DIRECTIONS FOR THIS TASK
Please count the lines in the data below that hold "uuid" and answer with the number by itself.

#####

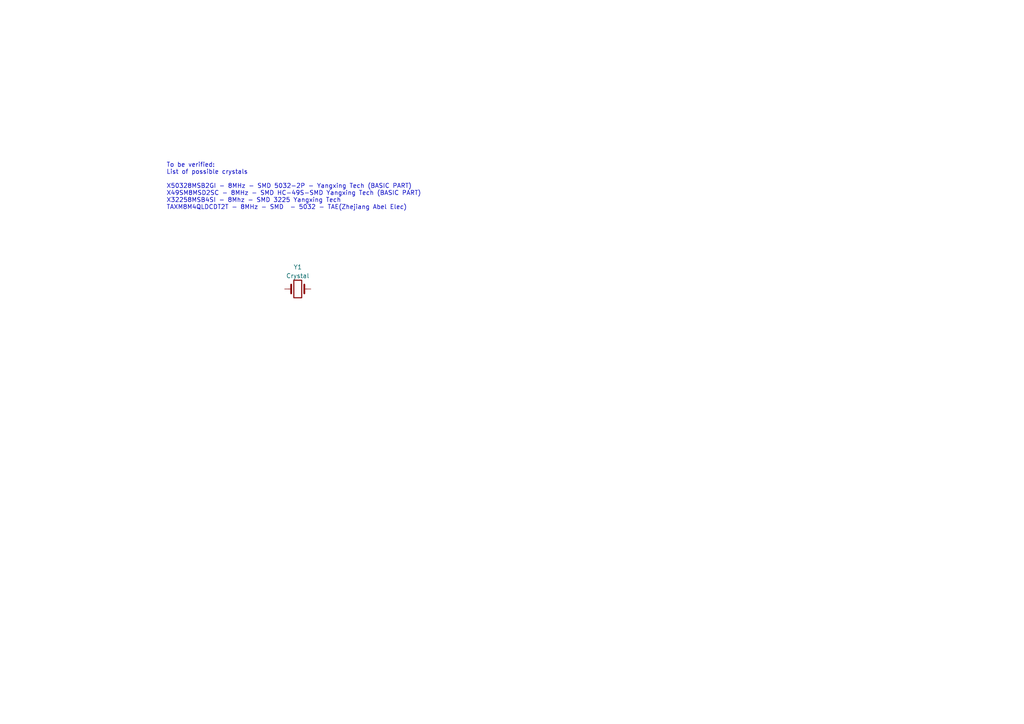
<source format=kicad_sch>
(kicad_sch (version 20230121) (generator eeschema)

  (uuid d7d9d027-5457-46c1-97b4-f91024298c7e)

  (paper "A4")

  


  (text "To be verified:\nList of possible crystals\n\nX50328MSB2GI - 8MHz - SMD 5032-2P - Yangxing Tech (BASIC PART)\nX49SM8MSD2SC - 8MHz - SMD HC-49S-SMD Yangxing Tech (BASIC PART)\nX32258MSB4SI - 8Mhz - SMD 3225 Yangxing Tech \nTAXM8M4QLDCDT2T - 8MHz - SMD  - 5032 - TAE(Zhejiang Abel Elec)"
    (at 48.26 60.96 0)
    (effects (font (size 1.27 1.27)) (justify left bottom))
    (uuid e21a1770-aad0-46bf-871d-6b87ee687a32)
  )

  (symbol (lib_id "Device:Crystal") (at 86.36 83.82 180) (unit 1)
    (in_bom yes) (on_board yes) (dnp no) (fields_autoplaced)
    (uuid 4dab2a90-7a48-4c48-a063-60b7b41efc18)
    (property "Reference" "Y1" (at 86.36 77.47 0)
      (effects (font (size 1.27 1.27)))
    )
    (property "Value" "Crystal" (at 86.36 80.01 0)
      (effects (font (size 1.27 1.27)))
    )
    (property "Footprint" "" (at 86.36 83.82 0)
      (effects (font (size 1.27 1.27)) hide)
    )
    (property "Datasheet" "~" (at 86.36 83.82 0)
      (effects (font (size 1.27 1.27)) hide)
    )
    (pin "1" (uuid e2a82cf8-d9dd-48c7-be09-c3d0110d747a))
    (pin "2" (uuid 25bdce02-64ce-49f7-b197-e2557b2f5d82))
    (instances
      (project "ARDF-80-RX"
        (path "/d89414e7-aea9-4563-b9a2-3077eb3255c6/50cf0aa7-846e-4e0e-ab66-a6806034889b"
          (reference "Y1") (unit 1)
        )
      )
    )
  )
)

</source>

#####

ANSWER TO THE PROBLEM
5